## Required work:
All entries must be repeated exactly. No picture should appear in the result.

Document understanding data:
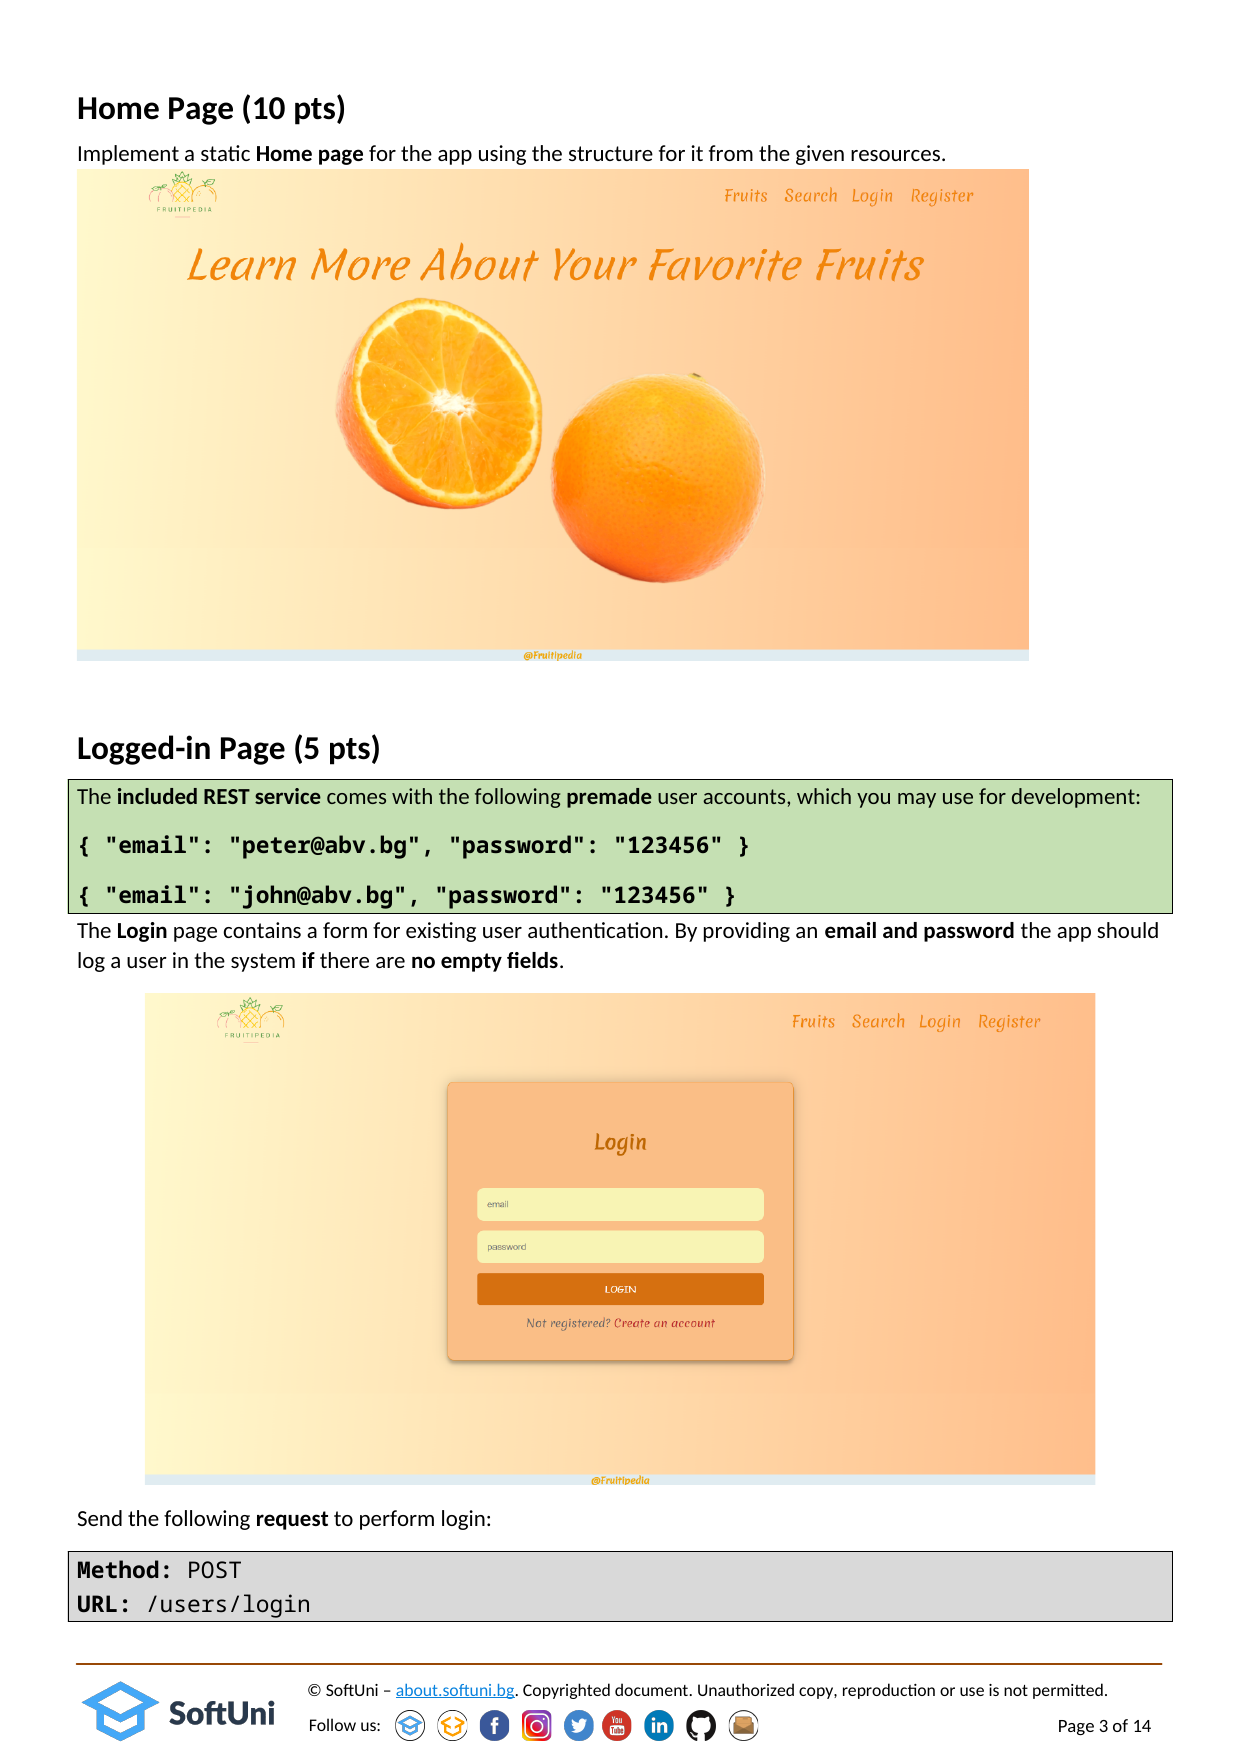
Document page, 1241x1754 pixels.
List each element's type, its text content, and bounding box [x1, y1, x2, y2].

picture [602, 1710, 632, 1741]
picture [658, 1723, 667, 1732]
text Send the following request to perform login: [77, 1504, 1163, 1532]
text URL: /users/login [69, 1584, 1172, 1621]
picture [644, 1710, 653, 1719]
text Implement a static Home page for the app using the structure for it from the given resources. [77, 139, 1163, 661]
picture [686, 1710, 716, 1741]
picture [728, 1710, 759, 1741]
picture [564, 1710, 594, 1741]
picture [75, 1676, 281, 1747]
text The included REST service comes with the following premade user accounts, which you may use for development: [69, 780, 1172, 810]
text Home Page (10 pts) [77, 87, 1163, 128]
picture [644, 1732, 653, 1741]
picture [144, 993, 1096, 1485]
text { "email": "john@abv.bg", "password": "123456" } [69, 876, 1172, 913]
picture [76, 169, 1029, 661]
picture [665, 1710, 674, 1719]
picture [437, 1710, 468, 1741]
picture [522, 1710, 552, 1741]
text Method: POST [69, 1552, 1172, 1584]
picture [479, 1710, 510, 1741]
picture [665, 1732, 674, 1741]
text The Login page contains a form for existing user authentication. By providing an email and password the app should log a user in the system if there are no empty fields. [77, 916, 1163, 974]
picture [395, 1710, 425, 1741]
text Logged-in Page (5 pts) [77, 727, 1163, 767]
text { "email": "peter@abv.bg", "password": "123456" } [69, 826, 1172, 860]
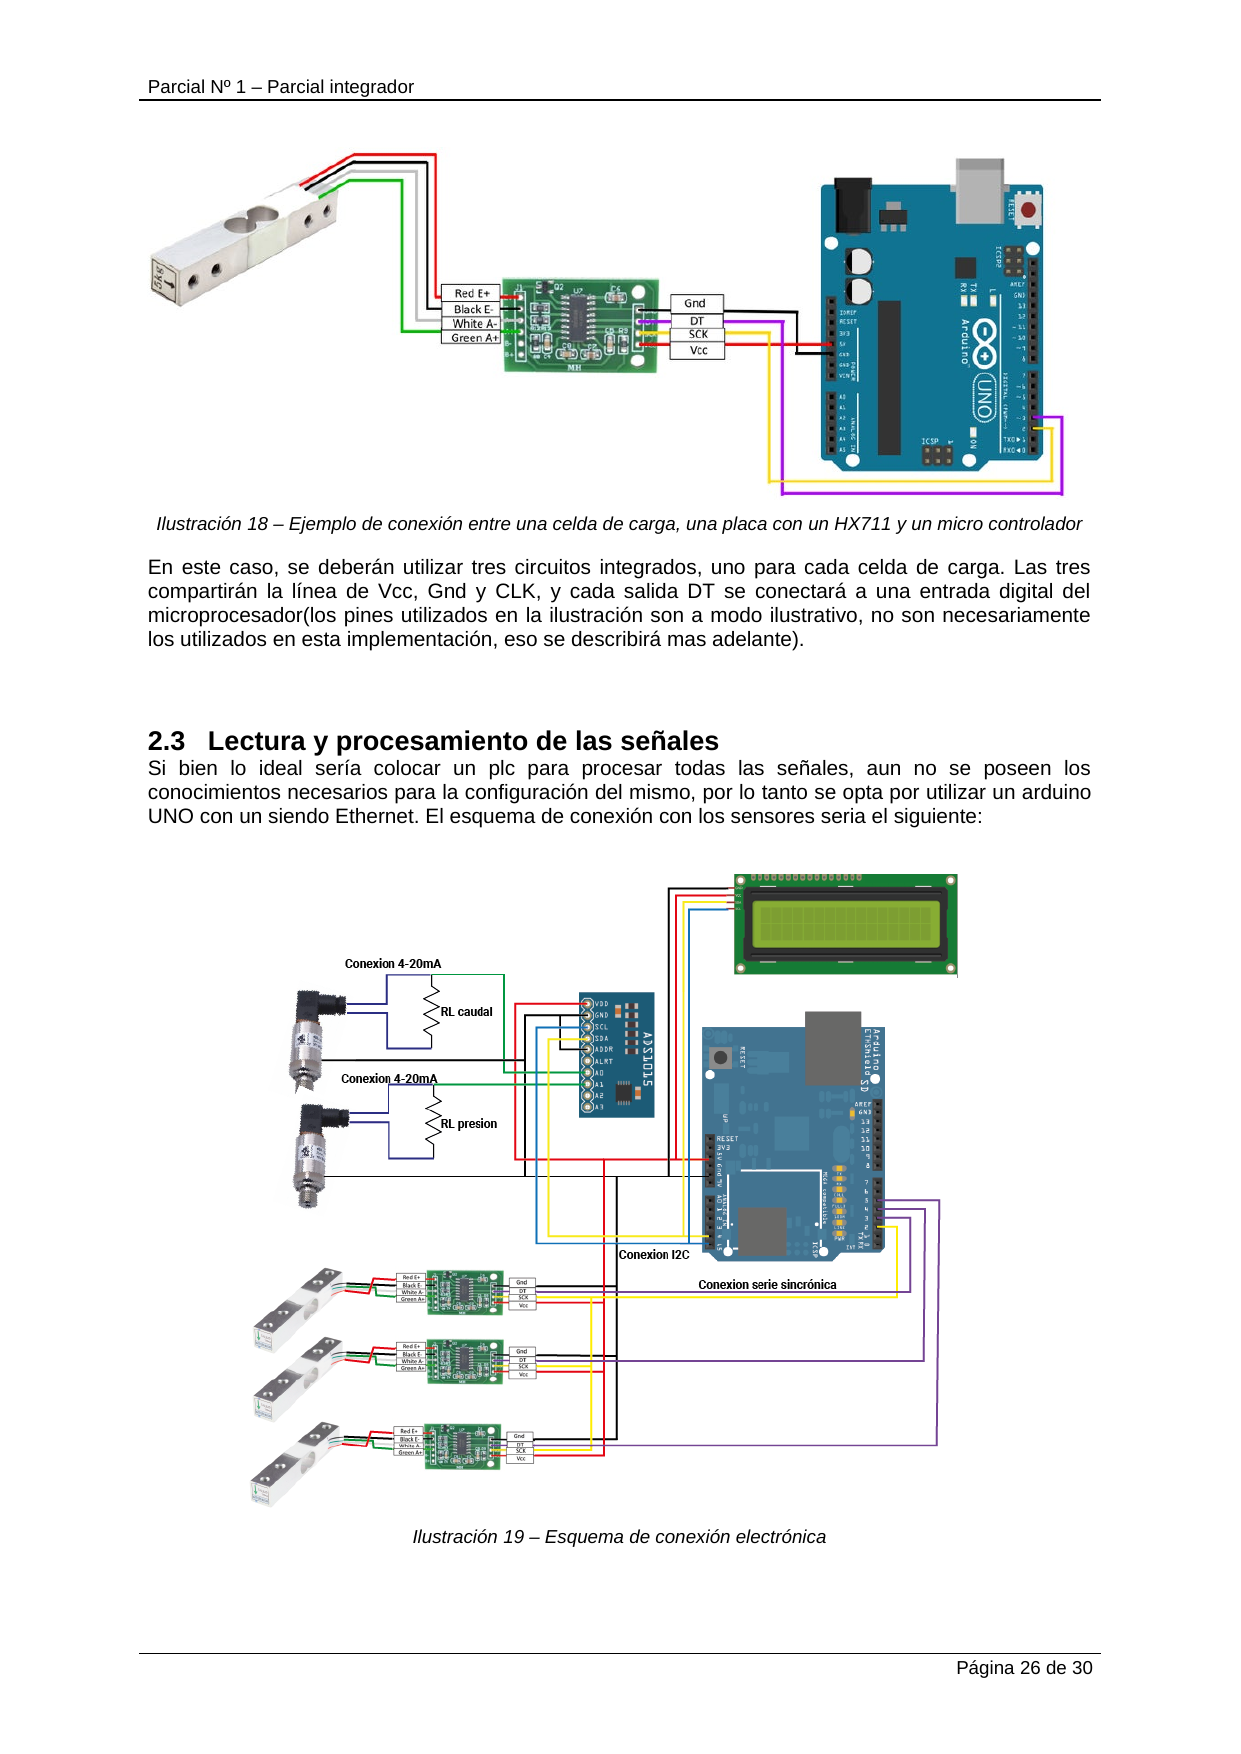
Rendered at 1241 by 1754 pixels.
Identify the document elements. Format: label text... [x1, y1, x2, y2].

text Si bien lo ideal sería colocar un plc para procesar todas las señales, aun no se poseen los conocimientos necesarios para la configuración del mismo, por lo tanto se opta por utilizar un arduino UNO con un siendo Ethernet. El esquema de conexión con los sensores seria el siguiente: [148, 756, 1092, 828]
text Ilustración – Esquema de conexión electrónica [148, 1526, 1092, 1547]
picture [203, 840, 1037, 1514]
subtitle Lectura y procesamiento de las señales [148, 725, 1092, 756]
text Ilustración – Ejemplo de conexión entre una celda de carga, una placa con un HX711 y un micro controlador [148, 512, 1092, 534]
picture [147, 147, 1069, 500]
text En este caso, se deberán utilizar tres circuitos integrados, uno para cada celda de carga. Las tres compartirán la línea de Vcc, Gnd y CLK, y cada salida DT se conectará a una entrada digital del microprocesador(los pines utilizados en la ilustración son a modo ilustrativo, no son necesariamente los utilizados en esta implementación, eso se describirá mas adelante). [148, 555, 1092, 651]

## Exercise answer:
Document page, 1241x1754 pixels.
List each element's type, its text content, and bounding box [x1, y1, x2, y2].

picture [602, 1710, 632, 1741]
picture [658, 1723, 667, 1732]
text Send the following request to perform login: [77, 1504, 1163, 1532]
text URL: /users/login [69, 1584, 1172, 1621]
picture [644, 1710, 653, 1719]
text Implement a static Home page for the app using the structure for it from the given resources. [77, 139, 1163, 661]
picture [686, 1710, 716, 1741]
picture [728, 1710, 759, 1741]
picture [564, 1710, 594, 1741]
picture [75, 1676, 281, 1747]
text The included REST service comes with the following premade user accounts, which you may use for development: [69, 780, 1172, 810]
text Home Page (10 pts) [77, 87, 1163, 128]
picture [644, 1732, 653, 1741]
picture [144, 993, 1096, 1485]
text { "email": "john@abv.bg", "password": "123456" } [69, 876, 1172, 913]
picture [76, 169, 1029, 661]
picture [665, 1710, 674, 1719]
picture [437, 1710, 468, 1741]
picture [522, 1710, 552, 1741]
text Method: POST [69, 1552, 1172, 1584]
picture [479, 1710, 510, 1741]
picture [665, 1732, 674, 1741]
text The Login page contains a form for existing user authentication. By providing an email and password the app should log a user in the system if there are no empty fields. [77, 916, 1163, 974]
picture [395, 1710, 425, 1741]
text Logged-in Page (5 pts) [77, 727, 1163, 767]
text { "email": "peter@abv.bg", "password": "123456" } [69, 826, 1172, 860]
Rendered at 1241 by 1754 pixels.
Identify the document elements. Format: label text... [x1, y1, x2, y2].

text Si bien lo ideal sería colocar un plc para procesar todas las señales, aun no se poseen los conocimientos necesarios para la configuración del mismo, por lo tanto se opta por utilizar un arduino UNO con un siendo Ethernet. El esquema de conexión con los sensores seria el siguiente: [148, 756, 1092, 828]
text Ilustración – Esquema de conexión electrónica [148, 1526, 1092, 1547]
picture [203, 840, 1037, 1514]
subtitle Lectura y procesamiento de las señales [148, 725, 1092, 756]
text Ilustración – Ejemplo de conexión entre una celda de carga, una placa con un HX711 y un micro controlador [148, 512, 1092, 534]
picture [147, 147, 1069, 500]
text En este caso, se deberán utilizar tres circuitos integrados, uno para cada celda de carga. Las tres compartirán la línea de Vcc, Gnd y CLK, y cada salida DT se conectará a una entrada digital del microprocesador(los pines utilizados en la ilustración son a modo ilustrativo, no son necesariamente los utilizados en esta implementación, eso se describirá mas adelante). [148, 555, 1092, 651]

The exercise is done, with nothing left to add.